Despite their once-similar vision, the two men have followed very different paths: Korchynsky is on the run while Matyushin commands a military unit and believes he is within touching distance of realising his ambition to the create his dream of a New Russia.

He proudly shows off his battalion insignia: a skull and cross-bones with the motto, "The more foes, the greater the honour".

"Freedom is valued only when it is paid for by blood," he says with a steely note in his voice.

"We have to sacrifice the lives of countless heroes before we can fully realise our destiny."

There are no easy ideological lines to draw in this conflict.

Take Yaroslav Reshetniak, a musician who lives in Russia.

He says he has "Ukrainian roots" and has been friends with Ukrainian nationalists in the past, but not any more.

He believes Ukrainians, like himself, naturally belong to the Russian world.

His songs, a Russian nationalist call to arms, are widely shared online and serve as a powerful recruiting tool to attract fighters from all over Russia.

Does it make him happy to see a "New Russia" born out of war, death and destruction?

"I feel sorry for everybody, even for Ukrainian soldiers," he replies. 

"But there is no other way. I hope we will march on Kiev, and each region of Ukraine will have its own referendum to decide if they want to be part of Russia, part of Ukraine or to create an independent state."

"If western Ukrainians do want to be part of Ukraine, I would let them.

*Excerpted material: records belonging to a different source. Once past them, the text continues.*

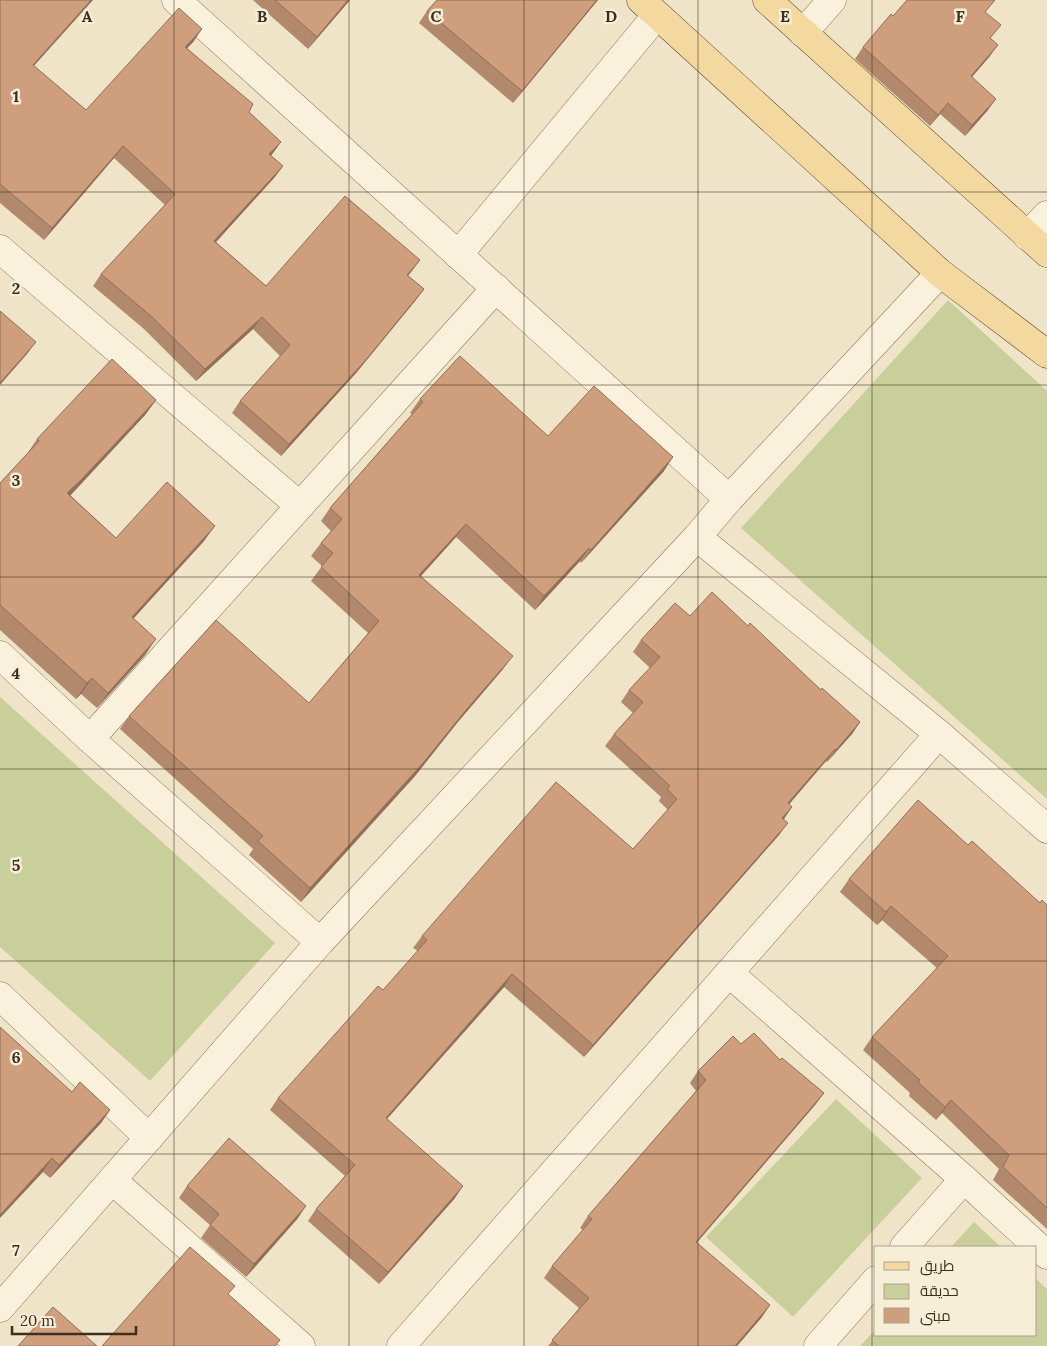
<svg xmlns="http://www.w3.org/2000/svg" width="1047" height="1346" viewBox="0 0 1047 1346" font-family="Lora,Cairo,serif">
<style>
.green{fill:#c9cf9b}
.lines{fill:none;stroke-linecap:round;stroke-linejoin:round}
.minor-casing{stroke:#8d765c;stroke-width:29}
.major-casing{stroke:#5b4430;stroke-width:29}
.minor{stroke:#faf1dc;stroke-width:28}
.major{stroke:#f3d9a0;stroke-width:28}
.wall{fill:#b2896c}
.shaded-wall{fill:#916f58}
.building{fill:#cf9f7d;stroke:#916f58}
.grid{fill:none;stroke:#3d2e20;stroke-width:1;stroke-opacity:0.55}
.grid-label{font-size:16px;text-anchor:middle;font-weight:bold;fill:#3d2e20;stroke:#f7eed8;stroke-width:5;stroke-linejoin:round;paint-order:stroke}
</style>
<rect width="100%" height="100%" fill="#f0e4c8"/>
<g class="green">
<path d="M948 300 1047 391V799L741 528Z"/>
<path d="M0 697 275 943 150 1081 0 947Z"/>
<path d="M836 1099 922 1178 793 1317 706 1237Z"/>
<path d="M974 1222 1001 1247H951Z"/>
<path d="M1036 1279 1047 1289V1346H860L876 1329V1335H1036Z"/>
</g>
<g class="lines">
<g class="minor-casing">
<g id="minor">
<path d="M176 0 729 499"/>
<path d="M803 33 832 0"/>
<path d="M1027 236 1047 215"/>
<path d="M0 249 300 506"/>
<path d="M458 255 657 15"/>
<path d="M697 537 939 734 1047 829"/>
<path d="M0 655 90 739 320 942"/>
<path d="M90 739 496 288"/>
<path d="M729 973 964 1179 1047 1255"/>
<path d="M0 996 149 1138"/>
<path d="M112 1180 301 1346"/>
<path d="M904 1247 964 1179"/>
<path d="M0 1308 320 942 697 537 729 499 940 273"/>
<path d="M401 1346 939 734"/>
<path d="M818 1346 876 1280"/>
</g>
</g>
<g class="major-casing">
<g id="major">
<path d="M641 0 940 273 1047 354"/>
<path d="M767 0 1047 253"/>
</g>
</g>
<use href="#minor" class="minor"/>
<use href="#major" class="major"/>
</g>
<g class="wall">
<path d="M0 0 34 66 86 110 194 41 187 48 249 112 281 142 271 156 283 166 274 178 216 242 266 286 420 260 408 276 424 289 415 301 356 373 281 456 232 413 240 401 280 356 253 329 196 381 144 329 93 286 101 274 165 205 114 158 44 240 0 203Z"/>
<path d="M253 0H350L308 49Z"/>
<path d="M437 0H598L513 103 419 23 427 11Z"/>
<path d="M893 16 990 39V56L972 77 988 110 965 136 940 114 930 126 855 59 863 47Z"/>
<path d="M420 399 548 436 664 471 581 563 580 561 535 610 456 537 421 576 503 669 457 723 415 776 301 902 249 855 253 849 120 729 129 716 309 703 368 633 311 581 322 566 311 556 321 543 331 531 321 521 330 508 412 414 410 413Z"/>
<path d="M156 400 145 415 70 495 116 538 204 541 134 618 145 655 97 708 81 694 76 699 0 630V483L27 454 37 439Z"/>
<path d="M690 616 748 626 821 690 860 722 852 734 827 762 826 761 789 804 783 819 779 835 584 1057 504 987 387 1119 455 1198 379 1284 308 1221 316 1209 345 1176 270 1110 278 1098 383 990 418 951 413 948 422 936 633 849 668 810 659 801 661 797 605 746 614 734 633 713 621 702 629 690 650 668 633 652 641 640Z"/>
<path d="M968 845 1040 903 1047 905V1229L993 1180 999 1169 942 1113 936 1120 909 1096 910 1093 863 1050 872 1037 937 968 882 920 877 925 840 892 849 879Z"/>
<path d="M741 1044 780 1060 824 1093 815 1105 697 1242 762 1317 737 1346H548L579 1308 544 1278 552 1266 583 1230 580 1228 588 1216 696 1091 690 1083 698 1071Z"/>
<path d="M72 1092 110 1110 101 1123 50 1178 43 1172Z"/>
<path d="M187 1186 298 1218 246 1277 201 1238 210 1225 179 1198Z"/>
</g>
<g class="shaded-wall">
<path d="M91 0H93L24 77 33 65Z"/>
<path d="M348 0H350L308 49 317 37Z"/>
<path d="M597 0H598L513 103 522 91Z"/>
<path d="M202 29 194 41 177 59 185 47Z"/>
<path d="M998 45 990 56 963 87 971 76Z"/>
<path d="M996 99 988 110 965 136 972 125Z"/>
<path d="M948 103 940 114 930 126 938 115Z"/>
<path d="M281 142 272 154 261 166 269 154Z"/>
<path d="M123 146 114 158 44 240 52 228Z"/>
<path d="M283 166 274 178 206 253 214 241Z"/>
<path d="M420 260 411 272 399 287 407 275Z"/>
<path d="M424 289 415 301 356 373 281 456 289 444Z"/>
<path d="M262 317 253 329 196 381 205 369Z"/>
<path d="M36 342 27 354 0 385V383Z"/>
<path d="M156 400 145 415 70 496 67 493Z"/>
<path d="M673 457 664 471 581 563 591 550Z"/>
<path d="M466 524 456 537 410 588 419 575Z"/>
<path d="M215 526 204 541 121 632 132 617Z"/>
<path d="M589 548 580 561 535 610 544 596Z"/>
<path d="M156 639 145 655 97 708 108 693Z"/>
<path d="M513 656 503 669 457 723 415 776 301 902 310 888Z"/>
<path d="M92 678 81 694 76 699 87 683Z"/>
<path d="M860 722 852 734 827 762 836 750Z"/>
<path d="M835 749 826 761 780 815 788 803Z"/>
<path d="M792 807 784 819 773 830 782 818Z"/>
<path d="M788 823 779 835 584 1057 593 1045Z"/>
<path d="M891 906 882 920 877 925 886 912Z"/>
<path d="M512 974 504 987 377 1130 386 1118Z"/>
<path d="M824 1093 815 1105 688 1253 696 1242Z"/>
<path d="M951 1100 942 1113 936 1120 945 1107Z"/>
<path d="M110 1110 101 1123 50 1178 59 1165Z"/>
<path d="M52 1158 43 1172 0 1218V1215Z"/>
<path d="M463 1186 455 1198 379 1284 388 1272Z"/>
<path d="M306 1206 298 1218 246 1277 254 1264Z"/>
<path d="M770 1305 762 1317 737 1346H735Z"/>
</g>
<g class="building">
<path d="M0 0H91L33 65 86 110 179 8 202 29 185 47 253 104 249 112 281 142 269 154 283 166 214 241 266 286 345 196 420 260 407 275 424 289 365 361 289 444 240 401 290 345 262 317 205 369 152 317 101 274 175 194 123 146 52 228 0 184Z"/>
<path d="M275 0H348L317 37Z"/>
<path d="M437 0H597L522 91 427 11Z"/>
<path d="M907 0H995L985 12 1001 25 990 38 998 45 971 76 996 99 972 125 948 103 938 115 863 47 891 14 893 16Z"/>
<path d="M0 311 36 342 0 383Z"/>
<path d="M460 356 548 436 594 386 673 457 591 550 589 548 544 596 466 524 419 575 513 656 466 710 424 762 310 888 258 841 263 836 129 716 216 620 309 703 379 621 321 567 333 553 321 543 342 519 330 508 423 402 420 399Z"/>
<path d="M112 359 156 400 81 480 67 493 116 538 167 482 215 526 132 617 156 639 108 693 92 678 87 683 0 605V483L39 441 37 439Z"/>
<path d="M712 592 748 626 750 623 821 690 822 688 860 722 836 750 835 749 788 803 792 807 782 818 788 823 593 1045 512 974 386 1118 463 1186 388 1272 316 1209 355 1165 278 1098 378 986 383 990 427 940 422 936 556 782 633 849 677 799 667 789 670 786 614 734 643 702 629 690 660 657 641 640 675 603 690 616Z"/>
<path d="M918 800 968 845 972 841 1040 903 1042 900 1047 905V1208L1003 1167 1009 1155 951 1100 945 1107 918 1082 920 1080 872 1037 948 956 891 906 886 912 849 879Z"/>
<path d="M0 1027 72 1092 80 1082 110 1110 59 1165 52 1158 0 1215Z"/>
<path d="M754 1033 780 1060 782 1058 824 1093 696 1242 770 1305 735 1346H559L552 1340 589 1298 552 1266 592 1219 588 1216 706 1080 698 1071 733 1036 741 1044Z"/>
<path d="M229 1138 306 1206 254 1264 210 1225 219 1214 187 1186Z"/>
<path d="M190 1247 235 1286 228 1294 280 1340 275 1346H102Z"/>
<path d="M53 1307 97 1346H18Z"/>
</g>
<path class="grid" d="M174 0V1346M349 0V1346M524 0V1346M698 0V1346M872 0V1346M0 192H1047M0 385H1047M0 577H1047M0 769H1047M0 961H1047M0 1154H1047"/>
<g class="grid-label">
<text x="87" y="22">A</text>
<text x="262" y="22">B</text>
<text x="436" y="22">C</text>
<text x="611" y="22">D</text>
<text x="785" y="22">E</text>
<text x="960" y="22">F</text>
<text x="16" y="102">1</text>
<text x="16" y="294">2</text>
<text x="16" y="486">3</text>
<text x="16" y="679">4</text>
<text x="16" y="871">5</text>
<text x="16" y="1063">6</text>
<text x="16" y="1256">7</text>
</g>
<rect x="874" y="1246" width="162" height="90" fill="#f7eed8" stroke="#ada18e"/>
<rect x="884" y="1262" width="25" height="8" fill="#f3d9a0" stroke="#ada18e"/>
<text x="920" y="1271" font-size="15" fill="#3d2e20">طريق</text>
<rect x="884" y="1284" width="25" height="15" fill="#c9cf9b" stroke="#ada18e"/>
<text x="920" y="1296" font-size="15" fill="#3d2e20">حديقة</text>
<rect x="884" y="1308" width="25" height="15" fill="#cf9f7d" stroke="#ada18e"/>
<text x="920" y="1321" font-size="15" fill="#3d2e20">مبنى</text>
<path d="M12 1326v8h124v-8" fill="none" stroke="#3d2e20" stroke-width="2.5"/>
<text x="20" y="1326" font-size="15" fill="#3d2e20" stroke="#f7eed8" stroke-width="4" paint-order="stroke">20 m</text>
</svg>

The will of the people is, for me, above all else."

Although many of the rebel fighters in the east quietly admit to being tired of war, their mantra is "we are fighting now so that there are no more wars in the future".

The rebels say they have 18,000 volunteer fighters, mostly from Russia, and that more are keen on joining.

Several far-right organisations are involved in the online recruitment process.

One of them is the Eurasian Movement, a far-right political group with an international reach, founded by ultra-nationalist philosopher Alexander Dugin.

Close to the Ukrainian border, in the Russian city of Rostov, one of Dugin's Eurasian activists, Mikhail Uchitel, is working with Russian volunteer fighters who have been signed up online in preparation for their journey into Ukraine.

Although the recruitment process is taking place in Russia, Uchitel is adamant that the rebels do not answer to Moscow.

"The Donetsk and Luhansk people's republics are political entities about to conduct elections," he says.

"Soon we will talk not about a rebel force but a proper army, the army of Novorossia."

For field commander Alexander Matyushin, the current ceasefire in eastern Ukraine is no more than a strategic pause.

In the winter months, he says there will only be local clashes, but the rebel offensive will resume in spring.

"You cannot subjugate people who have experienced real freedom. Eventually, I am sure, victory will be ours."